### TASK BRIEF
From the data below, set down exactly the lines between the one holding "# Kurylo's Software List" and the one holding "- Better Comments", inclusive, and no others.

### DATA FOR THIS TASK
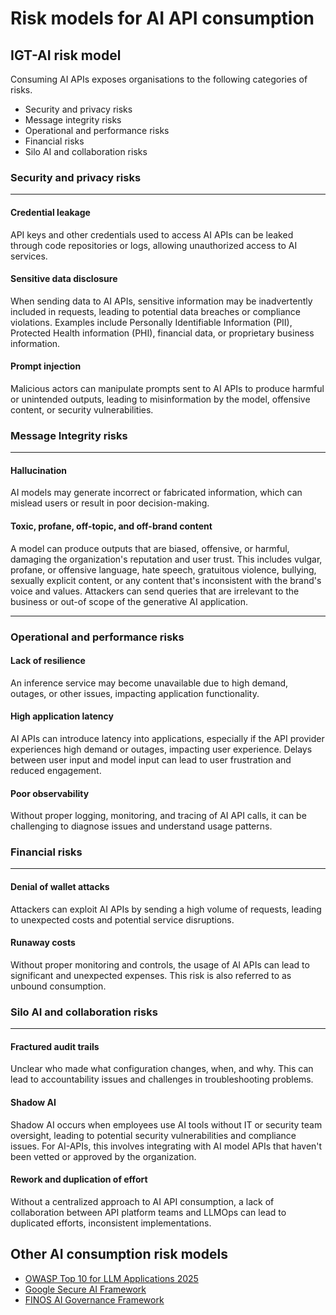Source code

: 
# Risk models for AI API consumption

<!-- vale Microsoft.Headings = NO -->
## IGT-AI risk model
<!-- vale Microsoft.Headings = YES -->

Consuming AI APIs exposes organisations to the following categories of risks.

- Security and privacy risks
- Message integrity  risks
- Operational and performance risks
- Financial risks
- Silo AI and collaboration risks

### Security and privacy risks

---

#### Credential leakage

API keys and other credentials used to access AI APIs can be leaked through
 code repositories or logs, allowing unauthorized access
 to AI services.

#### Sensitive data disclosure

When sending data to AI APIs, sensitive information may be inadvertently
 included in requests, leading to potential data breaches or compliance
 violations. Examples include Personally Identifiable Information (PII),
 Protected Health information (PHI), financial data, or proprietary business
 information.

#### Prompt injection

Malicious actors can manipulate prompts sent to AI APIs to produce harmful or
 unintended outputs, leading to misinformation by the model, offensive content,
 or security vulnerabilities.

### Message Integrity  risks

---

#### Hallucination

AI models may generate incorrect or fabricated information, which can mislead
 users or result in poor decision-making.

#### Toxic, profane, off-topic, and off-brand content

A model can produce outputs that are biased, offensive, or harmful, damaging the
 organization's reputation and user trust. This includes vulgar, profane, or
 offensive language, hate speech, gratuitous violence, bullying, sexually
 explicit content, or any content that's inconsistent with the brand's voice
 and values. Attackers can send queries that are irrelevant to the business
or out-of scope of the generative AI application.

---

### Operational and performance risks

#### Lack of resilience

An inference service may become unavailable due to high demand, outages, or
 other issues, impacting application functionality.

#### High application latency

AI APIs can introduce latency into applications, especially if the API
provider experiences high demand or outages, impacting user experience. Delays
between user input and model input can lead to user frustration and reduced
engagement.

#### Poor observability

Without proper logging, monitoring, and tracing of AI API calls, it can be
challenging to diagnose issues and understand usage patterns.

### Financial risks

---

#### Denial of wallet attacks

Attackers can exploit AI APIs by sending a high volume of requests, leading to
 unexpected costs and potential service disruptions.

#### Runaway costs

Without proper monitoring and controls, the usage of AI APIs can lead to
 significant and unexpected expenses. This risk is also referred to as unbound consumption.

### Silo AI and collaboration risks

---

#### Fractured audit trails

Unclear who made what configuration changes, when, and why. This can lead to
accountability issues and challenges in troubleshooting problems.

#### Shadow AI

Shadow AI occurs when employees use AI tools without IT or security team oversight,
 leading to potential security vulnerabilities and compliance issues. For AI-APIs,
 this involves integrating with AI model APIs that haven't been vetted or
 approved by the organization.

#### Rework and duplication of effort

Without a centralized approach to AI API consumption, a lack of collaboration
between API platform teams and LLMOps can lead to duplicated efforts,
inconsistent implementations.

## Other AI consumption risk models

- [OWASP Top 10 for LLM Applications 2025](https://genai.owasp.org/llm-top-10/)
- [Google Secure AI Framework](https://saif.google/secure-ai-framework/risks)
- [FINOS AI Governance Framework](https://air-governance-framework.finos.org/)
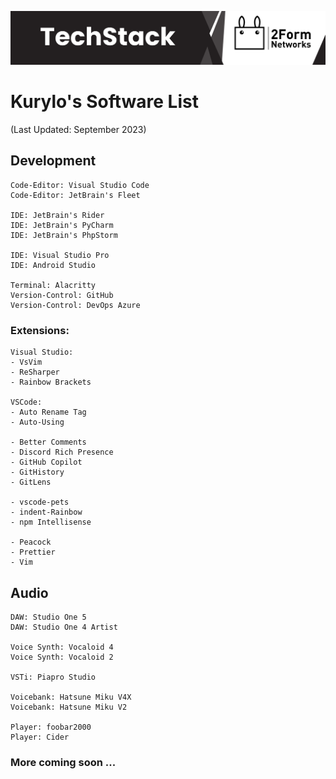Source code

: ![Banner](Banner.png)

# Kurylo's Software List
(Last Updated: September 2023)

## Development
    Code-Editor: Visual Studio Code
    Code-Editor: JetBrain's Fleet

    IDE: JetBrain's Rider
    IDE: JetBrain's PyCharm
    IDE: JetBrain's PhpStorm

    IDE: Visual Studio Pro
    IDE: Android Studio

    Terminal: Alacritty
    Version-Control: GitHub
    Version-Control: DevOps Azure
### Extensions: 
    Visual Studio: 
    - VsVim
    - ReSharper
    - Rainbow Brackets

    VSCode:
    - Auto Rename Tag
    - Auto-Using
    
    - Better Comments
    - Discord Rich Presence
    - GitHub Copilot
    - GitHistory
    - GitLens
    
    - vscode-pets
    - indent-Rainbow
    - npm Intellisense

    - Peacock
    - Prettier
    - Vim

## Audio
    DAW: Studio One 5
    DAW: Studio One 4 Artist

    Voice Synth: Vocaloid 4
    Voice Synth: Vocaloid 2

    VSTi: Piapro Studio

    Voicebank: Hatsune Miku V4X
    Voicebank: Hatsune Miku V2

    Player: foobar2000
    Player: Cider
### More coming soon ...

### EXERCISE RESPONSE
# Kurylo's Software List
(Last Updated: September 2023)

## Development
    Code-Editor: Visual Studio Code
    Code-Editor: JetBrain's Fleet

    IDE: JetBrain's Rider
    IDE: JetBrain's PyCharm
    IDE: JetBrain's PhpStorm

    IDE: Visual Studio Pro
    IDE: Android Studio

    Terminal: Alacritty
    Version-Control: GitHub
    Version-Control: DevOps Azure
### Extensions: 
    Visual Studio: 
    - VsVim
    - ReSharper
    - Rainbow Brackets

    VSCode:
    - Auto Rename Tag
    - Auto-Using
    
    - Better Comments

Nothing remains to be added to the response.